• [WHAT TO DO]
[A] From the environmental justice passage, reproduce word for word the part that opens with the words containing "Environmental Justice Policies" and closes with "on wealthier communities.".
[B] According to the definition quoted in the environmental justice passage, people are to be treated fairly regardless of which characteristics? List every one it names.

:: READING TEXT ::

In recognition of such disparities, EPA created an Office of Environmental Justice over 25 years ago. EPA recognizes environmental justice as “the fair treatment and meaningful involvement of all people regardless of race, color, national origin, or income, with respect to the development, implementation, and enforcement of environmental laws, regulations, and policies.”

Community activists argue, though, that the Office of Environmental Justice is more about publicity than concrete action. Disasters such as the Flint water crisis and Hurricane Katrina bring to light the reality of unequal environmental harms based on class and race. Community advocates and grassroots networks of environmental justice activists are established around the nation to address this problem that is still continuing today. 

How can policymakers better address the disparate environmental impacts suffered by low-income communities and communities of color? This week’s Saturday Seminar highlights various scholarly critiques of past injustices as well as  suggestions for ways to address this problem more effectively in the future. 

Environmental Justice Policies and Their Impacts

  • In an article for Yale Law & Policy Review, Brigham Daniels, Michalyn Steele, and Lisa Grow Sun, law professors at Brigham Young University, explore the costs of the environmental justice movement on vulnerable groups. For example, the authors assert that bans on wood-burning stoves may disproportionately inhibit low-income families from accessing affordable heat. To address these disparities, Daniels and his colleagues advocate for a “just environmentalism” approach, in which policymakers consider the burdens that environmental protections would place on vulnerable communities. They stress that their approach may result in “more effective, more efficient” environmental policy with burdens being placed on wealthier communities.

:::
:: LISTED ENTRIES ::

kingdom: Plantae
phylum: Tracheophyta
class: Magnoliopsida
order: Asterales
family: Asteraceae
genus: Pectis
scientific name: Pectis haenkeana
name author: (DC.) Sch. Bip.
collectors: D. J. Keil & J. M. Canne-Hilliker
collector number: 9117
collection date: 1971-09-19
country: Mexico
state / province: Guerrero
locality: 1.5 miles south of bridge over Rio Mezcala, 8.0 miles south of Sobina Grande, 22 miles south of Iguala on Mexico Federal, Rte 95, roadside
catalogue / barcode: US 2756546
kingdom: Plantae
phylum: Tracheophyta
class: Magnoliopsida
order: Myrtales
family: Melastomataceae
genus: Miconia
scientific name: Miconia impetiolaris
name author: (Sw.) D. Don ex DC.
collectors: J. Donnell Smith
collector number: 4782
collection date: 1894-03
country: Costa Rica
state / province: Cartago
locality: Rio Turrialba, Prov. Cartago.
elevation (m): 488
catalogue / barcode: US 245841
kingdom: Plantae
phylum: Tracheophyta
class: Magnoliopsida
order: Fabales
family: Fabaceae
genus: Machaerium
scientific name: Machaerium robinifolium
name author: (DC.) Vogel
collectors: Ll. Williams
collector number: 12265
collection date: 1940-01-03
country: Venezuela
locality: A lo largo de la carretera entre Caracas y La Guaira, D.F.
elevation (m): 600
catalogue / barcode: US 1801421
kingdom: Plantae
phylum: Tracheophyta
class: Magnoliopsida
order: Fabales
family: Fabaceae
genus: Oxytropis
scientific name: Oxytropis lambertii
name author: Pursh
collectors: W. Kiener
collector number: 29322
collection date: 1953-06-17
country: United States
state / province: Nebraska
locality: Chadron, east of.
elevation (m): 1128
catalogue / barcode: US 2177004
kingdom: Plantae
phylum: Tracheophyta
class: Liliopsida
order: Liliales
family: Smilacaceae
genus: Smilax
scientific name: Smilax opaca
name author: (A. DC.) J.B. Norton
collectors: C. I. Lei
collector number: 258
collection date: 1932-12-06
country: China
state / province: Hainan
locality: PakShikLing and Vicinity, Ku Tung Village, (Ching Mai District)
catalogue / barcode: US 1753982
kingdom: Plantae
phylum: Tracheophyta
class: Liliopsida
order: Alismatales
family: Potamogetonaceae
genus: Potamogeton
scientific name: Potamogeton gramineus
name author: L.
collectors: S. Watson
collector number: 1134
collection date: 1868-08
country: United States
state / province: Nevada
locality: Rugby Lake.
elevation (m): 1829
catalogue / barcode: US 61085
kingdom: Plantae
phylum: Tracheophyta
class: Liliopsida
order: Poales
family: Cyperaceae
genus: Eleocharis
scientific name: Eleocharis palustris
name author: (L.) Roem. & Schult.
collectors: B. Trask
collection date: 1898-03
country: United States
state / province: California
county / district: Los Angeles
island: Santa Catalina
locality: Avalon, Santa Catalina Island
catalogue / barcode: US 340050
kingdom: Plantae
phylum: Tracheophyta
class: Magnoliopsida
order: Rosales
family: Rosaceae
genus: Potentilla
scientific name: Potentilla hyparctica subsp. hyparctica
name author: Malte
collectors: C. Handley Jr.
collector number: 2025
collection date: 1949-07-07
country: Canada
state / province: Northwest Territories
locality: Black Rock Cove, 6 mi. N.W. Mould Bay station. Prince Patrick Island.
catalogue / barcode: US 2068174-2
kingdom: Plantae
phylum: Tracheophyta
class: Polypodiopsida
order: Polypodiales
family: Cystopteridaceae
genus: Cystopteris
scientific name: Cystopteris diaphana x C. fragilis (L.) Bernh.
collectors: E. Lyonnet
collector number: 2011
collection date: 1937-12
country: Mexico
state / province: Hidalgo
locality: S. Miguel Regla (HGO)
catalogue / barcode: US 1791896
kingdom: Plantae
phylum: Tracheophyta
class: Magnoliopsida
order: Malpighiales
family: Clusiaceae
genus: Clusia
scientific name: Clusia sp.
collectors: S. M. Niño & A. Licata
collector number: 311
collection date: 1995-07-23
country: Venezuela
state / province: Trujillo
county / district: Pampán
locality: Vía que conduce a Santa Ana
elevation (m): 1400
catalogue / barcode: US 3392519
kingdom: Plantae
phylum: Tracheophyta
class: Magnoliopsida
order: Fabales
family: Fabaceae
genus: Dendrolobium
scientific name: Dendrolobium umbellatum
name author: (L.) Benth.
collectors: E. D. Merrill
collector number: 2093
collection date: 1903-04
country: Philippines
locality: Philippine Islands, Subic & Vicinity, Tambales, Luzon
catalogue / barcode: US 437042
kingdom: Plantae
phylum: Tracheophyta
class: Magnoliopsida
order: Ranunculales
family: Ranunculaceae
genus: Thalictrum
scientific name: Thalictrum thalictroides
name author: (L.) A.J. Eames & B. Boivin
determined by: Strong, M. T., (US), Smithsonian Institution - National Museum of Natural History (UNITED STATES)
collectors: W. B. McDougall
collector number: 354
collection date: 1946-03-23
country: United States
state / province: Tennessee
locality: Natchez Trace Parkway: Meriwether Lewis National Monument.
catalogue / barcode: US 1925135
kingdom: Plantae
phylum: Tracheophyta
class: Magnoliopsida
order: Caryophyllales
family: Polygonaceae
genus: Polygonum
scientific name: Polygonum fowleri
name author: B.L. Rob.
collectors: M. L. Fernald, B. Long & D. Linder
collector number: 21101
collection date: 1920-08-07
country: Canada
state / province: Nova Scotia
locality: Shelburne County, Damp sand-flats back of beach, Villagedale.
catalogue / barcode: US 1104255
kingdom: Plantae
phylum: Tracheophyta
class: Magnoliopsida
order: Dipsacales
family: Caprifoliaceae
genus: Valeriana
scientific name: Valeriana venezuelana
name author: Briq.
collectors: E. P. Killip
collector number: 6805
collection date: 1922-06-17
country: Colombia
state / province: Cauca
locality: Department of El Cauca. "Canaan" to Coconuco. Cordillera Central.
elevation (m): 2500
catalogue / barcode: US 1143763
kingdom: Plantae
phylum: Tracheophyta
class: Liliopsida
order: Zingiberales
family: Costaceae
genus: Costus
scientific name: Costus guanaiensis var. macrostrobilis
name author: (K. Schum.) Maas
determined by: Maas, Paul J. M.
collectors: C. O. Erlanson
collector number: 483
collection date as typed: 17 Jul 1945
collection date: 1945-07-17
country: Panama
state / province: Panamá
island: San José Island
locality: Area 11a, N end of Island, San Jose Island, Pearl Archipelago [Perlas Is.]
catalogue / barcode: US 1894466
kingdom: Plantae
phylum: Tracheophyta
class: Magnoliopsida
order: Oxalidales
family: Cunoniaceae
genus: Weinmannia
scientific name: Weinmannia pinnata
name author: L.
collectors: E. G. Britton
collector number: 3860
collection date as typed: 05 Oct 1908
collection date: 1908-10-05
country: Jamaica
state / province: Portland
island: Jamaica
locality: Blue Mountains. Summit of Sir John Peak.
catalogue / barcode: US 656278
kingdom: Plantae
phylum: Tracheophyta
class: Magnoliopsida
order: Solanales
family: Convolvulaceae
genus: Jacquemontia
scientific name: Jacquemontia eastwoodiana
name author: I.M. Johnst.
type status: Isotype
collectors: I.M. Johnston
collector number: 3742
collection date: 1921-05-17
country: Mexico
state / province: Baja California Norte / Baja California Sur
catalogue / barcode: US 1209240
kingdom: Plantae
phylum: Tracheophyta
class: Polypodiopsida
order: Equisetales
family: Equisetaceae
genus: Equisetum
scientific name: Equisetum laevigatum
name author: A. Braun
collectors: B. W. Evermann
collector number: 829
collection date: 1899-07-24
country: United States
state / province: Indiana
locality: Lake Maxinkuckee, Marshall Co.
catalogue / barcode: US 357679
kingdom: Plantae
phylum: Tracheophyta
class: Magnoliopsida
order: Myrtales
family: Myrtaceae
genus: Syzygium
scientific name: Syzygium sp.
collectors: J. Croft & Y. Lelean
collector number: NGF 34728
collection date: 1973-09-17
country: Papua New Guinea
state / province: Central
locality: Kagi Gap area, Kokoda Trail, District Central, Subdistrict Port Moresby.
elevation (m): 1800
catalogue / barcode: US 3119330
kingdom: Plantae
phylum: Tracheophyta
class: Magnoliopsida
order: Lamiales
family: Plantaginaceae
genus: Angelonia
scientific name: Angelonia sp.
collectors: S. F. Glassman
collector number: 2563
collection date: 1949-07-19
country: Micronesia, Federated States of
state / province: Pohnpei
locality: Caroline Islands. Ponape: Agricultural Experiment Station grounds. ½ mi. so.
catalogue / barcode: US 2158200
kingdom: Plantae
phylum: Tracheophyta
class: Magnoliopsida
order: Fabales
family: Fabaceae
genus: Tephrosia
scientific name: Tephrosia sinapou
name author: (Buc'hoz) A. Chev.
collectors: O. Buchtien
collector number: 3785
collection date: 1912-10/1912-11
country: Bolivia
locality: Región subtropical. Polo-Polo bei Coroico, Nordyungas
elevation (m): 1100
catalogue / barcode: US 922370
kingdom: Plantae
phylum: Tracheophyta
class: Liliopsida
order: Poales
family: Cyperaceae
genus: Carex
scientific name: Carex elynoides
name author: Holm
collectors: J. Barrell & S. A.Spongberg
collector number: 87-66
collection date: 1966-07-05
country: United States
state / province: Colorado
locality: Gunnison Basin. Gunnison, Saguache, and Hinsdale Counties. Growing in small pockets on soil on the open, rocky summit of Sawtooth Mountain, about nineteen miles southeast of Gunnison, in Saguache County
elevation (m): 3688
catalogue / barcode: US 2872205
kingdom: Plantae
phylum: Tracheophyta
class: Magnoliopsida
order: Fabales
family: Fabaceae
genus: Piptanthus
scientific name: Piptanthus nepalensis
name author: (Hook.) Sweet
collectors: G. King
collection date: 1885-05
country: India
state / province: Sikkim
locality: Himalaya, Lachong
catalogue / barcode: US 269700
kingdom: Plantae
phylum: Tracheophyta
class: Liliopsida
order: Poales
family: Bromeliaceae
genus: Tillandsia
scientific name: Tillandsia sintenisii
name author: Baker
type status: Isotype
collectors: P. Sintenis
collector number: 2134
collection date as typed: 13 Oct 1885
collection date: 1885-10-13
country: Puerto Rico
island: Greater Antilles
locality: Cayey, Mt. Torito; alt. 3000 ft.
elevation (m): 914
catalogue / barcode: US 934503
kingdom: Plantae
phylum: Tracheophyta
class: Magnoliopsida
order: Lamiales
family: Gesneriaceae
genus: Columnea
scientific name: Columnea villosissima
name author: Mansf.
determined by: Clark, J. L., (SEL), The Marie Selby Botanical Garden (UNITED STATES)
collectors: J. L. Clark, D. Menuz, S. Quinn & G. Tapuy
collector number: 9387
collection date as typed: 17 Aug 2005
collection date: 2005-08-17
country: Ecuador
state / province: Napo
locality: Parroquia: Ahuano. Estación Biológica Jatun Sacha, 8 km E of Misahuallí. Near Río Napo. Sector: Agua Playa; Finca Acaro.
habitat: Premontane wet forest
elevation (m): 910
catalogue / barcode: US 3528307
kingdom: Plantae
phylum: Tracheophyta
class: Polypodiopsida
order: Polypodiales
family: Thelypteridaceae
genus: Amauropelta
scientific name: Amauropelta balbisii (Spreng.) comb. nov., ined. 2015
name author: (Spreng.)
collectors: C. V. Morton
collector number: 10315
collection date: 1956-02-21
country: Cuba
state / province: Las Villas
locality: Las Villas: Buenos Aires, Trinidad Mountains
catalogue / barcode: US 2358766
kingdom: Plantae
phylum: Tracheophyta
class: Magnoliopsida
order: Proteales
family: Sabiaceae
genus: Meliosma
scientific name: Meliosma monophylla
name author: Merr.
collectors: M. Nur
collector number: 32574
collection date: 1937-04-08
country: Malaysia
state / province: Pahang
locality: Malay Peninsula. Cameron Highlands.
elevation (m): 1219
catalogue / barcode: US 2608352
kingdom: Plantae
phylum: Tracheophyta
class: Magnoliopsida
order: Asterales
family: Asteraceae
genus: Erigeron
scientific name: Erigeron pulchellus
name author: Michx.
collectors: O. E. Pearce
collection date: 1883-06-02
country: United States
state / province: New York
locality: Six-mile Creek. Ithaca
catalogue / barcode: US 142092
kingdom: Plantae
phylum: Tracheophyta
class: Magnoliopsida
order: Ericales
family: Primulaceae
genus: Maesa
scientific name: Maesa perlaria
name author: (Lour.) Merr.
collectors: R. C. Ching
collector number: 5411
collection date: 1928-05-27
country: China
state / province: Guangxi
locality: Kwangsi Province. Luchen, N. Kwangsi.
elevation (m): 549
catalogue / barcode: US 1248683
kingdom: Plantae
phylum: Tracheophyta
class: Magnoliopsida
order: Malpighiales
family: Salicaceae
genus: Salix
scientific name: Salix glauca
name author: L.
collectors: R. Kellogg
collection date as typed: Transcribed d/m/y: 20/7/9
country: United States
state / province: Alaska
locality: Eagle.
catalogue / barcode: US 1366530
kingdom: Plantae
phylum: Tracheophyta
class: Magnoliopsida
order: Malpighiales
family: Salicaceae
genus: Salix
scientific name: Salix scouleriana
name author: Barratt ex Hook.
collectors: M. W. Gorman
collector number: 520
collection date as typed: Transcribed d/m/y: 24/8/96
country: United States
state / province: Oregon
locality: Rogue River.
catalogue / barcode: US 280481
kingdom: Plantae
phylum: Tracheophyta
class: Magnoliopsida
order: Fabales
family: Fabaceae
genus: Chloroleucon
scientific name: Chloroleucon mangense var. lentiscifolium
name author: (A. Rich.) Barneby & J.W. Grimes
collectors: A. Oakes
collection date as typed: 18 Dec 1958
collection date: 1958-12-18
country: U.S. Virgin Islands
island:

:::

• [TASK-BY-TASK OUTPUTS]
[A]
Environmental Justice Policies and Their Impacts

  • In an article for Yale Law & Policy Review, Brigham Daniels, Michalyn Steele, and Lisa Grow Sun, law professors at Brigham Young University, explore the costs of the environmental justice movement on vulnerable groups. For example, the authors assert that bans on wood-burning stoves may disproportionately inhibit low-income families from accessing affordable heat. To address these disparities, Daniels and his colleagues advocate for a “just environmentalism” approach, in which policymakers consider the burdens that environmental protections would place on vulnerable communities. They stress that their approach may result in “more effective, more efficient” environmental policy with burdens being placed on wealthier communities.

[B] race, color, national origin, income